Given a 0-indexed integer array nums of length n and an integer k, return the number of pairs (i, j) where 0 <= i < j < n, such that nums[i] == nums[j] and (i * j) is divisible by k.

Example 1:

Input: nums = [3,1,2,2,2,1,3], k = 2
Output: 4
Explanation:
There are 4 pairs that meet all the requirements:
- nums[0] == nums[6], and 0 * 6 == 0, which is divisible by 2.
- nums[2] == nums[3], and 2 * 3 == 6, which is divisible by 2.
- nums[2] == nums[4], and 2 * 4 == 8, which is divisible by 2.
- nums[3] == nums[4], and 3 * 4 == 12, which is divisible by 2.

Example 2:

Input: nums = [1,2,3,4], k = 1
Output: 0
Explanation: Since no value in nums is repeated, there are no pairs (i,j) that meet all the requirements.

Constraints:

• 1 <= nums.length <= 100
• 1 <= nums[i], k <= 100

def count_pairs(nums, k):
    n = len(nums)
    count = 0
    for i in range(n):
        for j in range(i + 1, n):
            if nums[i] == nums[j] and (i * j) % k == 0:
                count += 1
    return count

# Example 1
nums1 = [3, 1, 2, 2, 2, 1, 3]
k1 = 2
print(f"Example 1: {count_pairs(nums1, k1)}")  # Output: 4

# Example 2
nums2 = [1, 2, 3, 4]
k2 = 1
print(f"Example 2: {count_pairs(nums2, k2)}")  # Output: 0


# Brute Force Solution
# The above solution is already a brute force approach.
# It iterates through all possible pairs and checks the conditions.


# Optimized Solution
# While the problem constraints are small (n <= 100), the brute force solution is efficient enough.
# However, for larger arrays, we can potentially optimize by using a hash map to store the indices of each number.

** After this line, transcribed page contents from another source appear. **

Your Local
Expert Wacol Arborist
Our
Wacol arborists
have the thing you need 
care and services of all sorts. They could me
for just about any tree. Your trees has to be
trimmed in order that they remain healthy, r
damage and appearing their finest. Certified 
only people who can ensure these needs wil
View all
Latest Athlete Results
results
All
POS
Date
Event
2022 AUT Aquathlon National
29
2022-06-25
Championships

def count_pairs_optimized(nums, k):
    n = len(nums)
    count = 0
    num_indices = {}
    for i in range(n):
        if nums[i] not in num_indices:
            num_indices[nums[i]] = []
        num_indices[nums[i]].append(i)

    for num in num_indices:
        indices = num_indices[num]
        for i in range(len(indices)):
            for j in range(i + 1, len(indices)):
                index1 = indices[i]
                index2 = indices[j]
                if (index1 * index2) % k == 0:
                    count += 1
    return count

print(f"Example 1 (Optimized): {count_pairs_optimized(nums1, k1)}")
print(f"Example 2 (Optimized): {count_pairs_optimized(nums2, k2)}")

# Big O Runtime Analysis:
# The brute force solution has a time complexity of O(n^2) because it iterates through all possible pairs of indices in the array.
# The optimized solution using a hash map also has a time complexity of O(n^2) in the worst case. Although we use a hash map to store the indices, we still need to iterate through all possible pairs of indices for each number, which results in O(n^2).

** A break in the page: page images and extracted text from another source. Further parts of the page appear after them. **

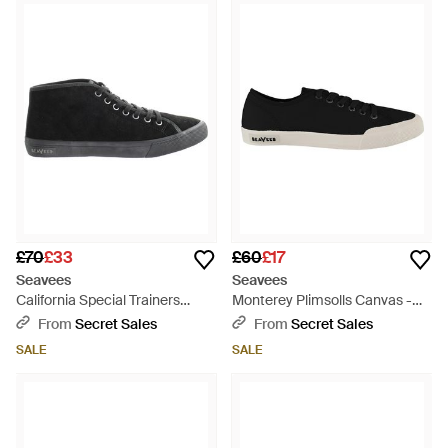
£70
£33
£60
£17
Seavees
Seavees
California Special Trainers
Monterey Plimsolls Canvas -
Leather - Black
Black
From
Secret Sales
From
Secret Sales
SALE
SALE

# Big O Space Usage Analysis:
# The brute force solution has a space complexity of O(1) because it uses a constant amount of extra space.
# The optimized solution has a space complexity of O(n) in the worst case, where n is the length of the array. This is because the hash map num_indices can store up to n key-value pairs, where each key is a number in the array and each value is a list of indices for that number.

# Edge Cases:
# 1. Empty array: If the input array is empty, the function should return 0.
# 2. k = 0: If k is 0, then (i * j) % k will raise a ZeroDivisionError. The problem statement says 1 <= k <= 100, so k cannot be 0.
# 3. All elements are the same: If all elements in the array are the same, the function should correctly count the number of pairs where (i * j) is divisible by k.
# 4. No pairs satisfy the condition: If no pairs satisfy the condition nums[i] == nums[j] and (i * j) % k == 0, the function should return 0.
# 5. Large array size: The problem statement says 1 <= nums.length <= 100, so the array size will not be very large. However, if the array size is very large, the time complexity of O(n^2) could become a problem. In that case, we may need to consider more advanced data structures and algorithms to optimize the solution.